→ WORK REQUEST
Update the listing below by replacing every "Notizia" with "Novità" and keeping everything else unchanged. Leave the pictures out of your answer.

(Collected data)

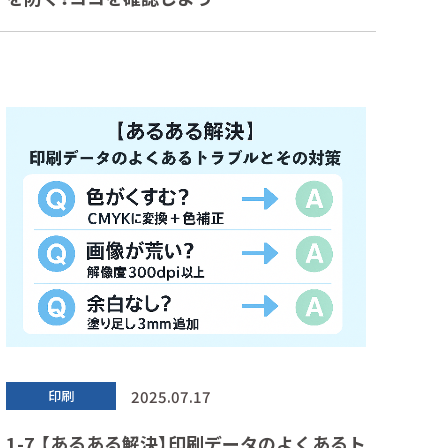
2025.07.17
印刷
1-7.【あるある解決】印刷データのよくあるト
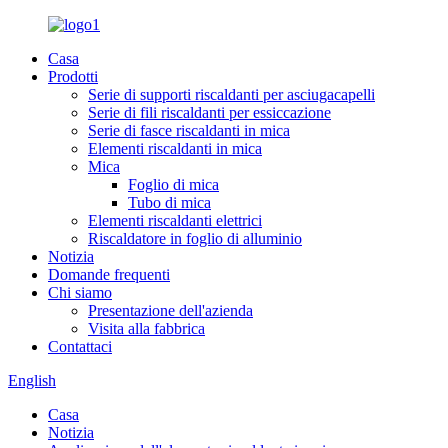
Casa
Prodotti
Serie di supporti riscaldanti per asciugacapelli
Serie di fili riscaldanti per essiccazione
Serie di fasce riscaldanti in mica
Elementi riscaldanti in mica
Mica
Foglio di mica
Tubo di mica
Elementi riscaldanti elettrici
Riscaldatore in foglio di alluminio
Notizia
Domande frequenti
Chi siamo
Presentazione dell'azienda
Visita alla fabbrica
Contattaci
English
Casa
Notizia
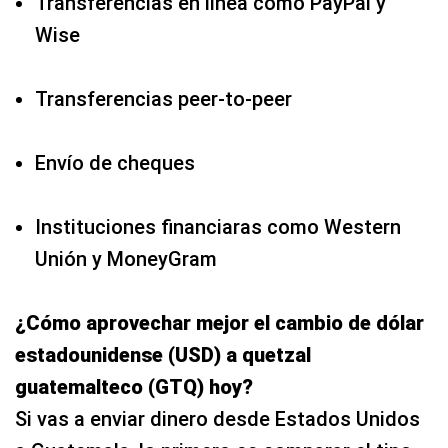
Transferencias en línea como PayPal y
Wise
Transferencias peer-to-peer
Envío de cheques
Instituciones financiaras como Western
Unión y MoneyGram
¿Cómo aprovechar mejor el cambio de dólar
estadounidense (USD) a quetzal
guatemalteco (GTQ) hoy?
Si vas a enviar dinero desde Estados Unidos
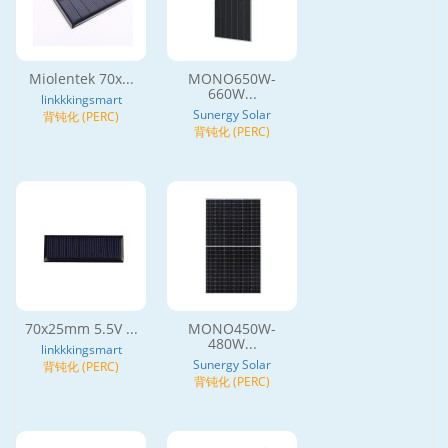
Miolentek 70x...
MONO650W-
660W...
linkkkingsmart
Sunergy Solar
背钝化 (PERC)
背钝化 (PERC)
70x25mm 5.5V ...
MONO450W-
480W...
linkkkingsmart
Sunergy Solar
背钝化 (PERC)
背钝化 (PERC)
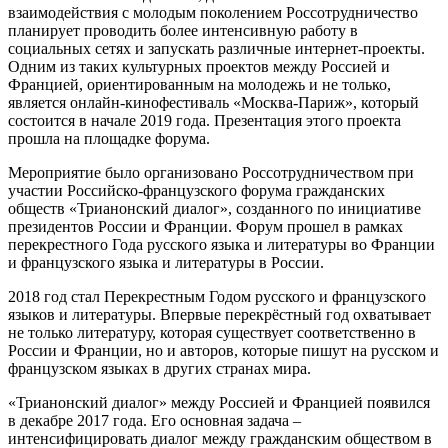
взаимодействия с молодым поколением Россотрудничество
планирует проводить более интенсивную работу в
социальных сетях и запускать различные интернет-проекты.
Одним из таких культурных проектов между Россией и
Францией, ориентированным на молодежь и не только,
является онлайн-кинофестиваль «Москва-Париж», который
состоится в начале 2019 года. Презентация этого проекта
прошла на площадке форума.
Мероприятие было организовано Россотрудничеством при
участии Российско-французского форума гражданских
обществ «Трианонский диалог», созданного по инициативе
президентов России и Франции. Форум прошел в рамках
перекрестного Года русского языка и литературы во Франции
и французского языка и литературы в России.
2018 год стал Перекрестным Годом русского и французского
языков и литературы. Впервые перекрёстный год охватывает
не только литературу, которая существует соответственно в
России и Франции, но и авторов, которые пишут на русском и
французском языках в других странах мира.
«Трианонский диалог» между Россией и Францией появился
в декабре 2017 года. Его основная задача –
интенсифицировать диалог между гражданским обществом в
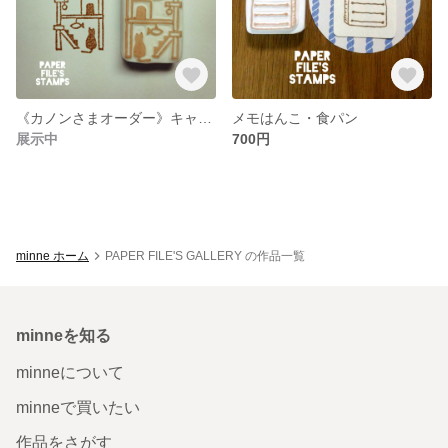
《カノンさまオーダー》キャットタワーのみはんこ♡
メモはんこ・食パン
展示中
700円
minne ホーム
PAPER FILE'S GALLERY の作品一覧
minneを知る
minneについて
minneで買いたい
作品をさがす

→ ANSWER SECTION
2025.07.17
印刷
1-7.【あるある解決】印刷データのよくあるト
Casa
Prodotti
Serie di supporti riscaldanti per asciugacapelli
Serie di fili riscaldanti per essiccazione
Serie di fasce riscaldanti in mica
Elementi riscaldanti in mica
Mica
Foglio di mica
Tubo di mica
Elementi riscaldanti elettrici
Riscaldatore in foglio di alluminio
Novità
Domande frequenti
Chi siamo
Presentazione dell'azienda
Visita alla fabbrica
Contattaci
English
Casa
Novità
Transferencias en línea como PayPal y
Wise
Transferencias peer-to-peer
Envío de cheques
Instituciones financiaras como Western
Unión y MoneyGram
¿Cómo aprovechar mejor el cambio de dólar
estadounidense (USD) a quetzal
guatemalteco (GTQ) hoy?
Si vas a enviar dinero desde Estados Unidos
Miolentek 70x...
MONO650W-
660W...
linkkkingsmart
Sunergy Solar
背钝化 (PERC)
背钝化 (PERC)
70x25mm 5.5V ...
MONO450W-
480W...
linkkkingsmart
Sunergy Solar
背钝化 (PERC)
背钝化 (PERC)
взаимодействия с молодым поколением Россотрудничество
планирует проводить более интенсивную работу в
социальных сетях и запускать различные интернет-проекты.
Одним из таких культурных проектов между Россией и
Францией, ориентированным на молодежь и не только,
является онлайн-кинофестиваль «Москва-Париж», который
состоится в начале 2019 года. Презентация этого проекта
прошла на площадке форума.
Мероприятие было организовано Россотрудничеством при
участии Российско-французского форума гражданских
обществ «Трианонский диалог», созданного по инициативе
президентов России и Франции. Форум прошел в рамках
перекрестного Года русского языка и литературы во Франции
и французского языка и литературы в России.
2018 год стал Перекрестным Годом русского и французского
языков и литературы. Впервые перекрёстный год охватывает
не только литературу, которая существует соответственно в
России и Франции, но и авторов, которые пишут на русском и
французском языках в других странах мира.
«Трианонский диалог» между Россией и Францией появился
в декабре 2017 года. Его основная задача –
интенсифицировать диалог между гражданским обществом в
《カノンさまオーダー》キャットタワーのみはんこ♡
メモはんこ・食パン
展示中
700円
minne ホーム
PAPER FILE'S GALLERY の作品一覧
minneを知る
minneについて
minneで買いたい
作品をさがす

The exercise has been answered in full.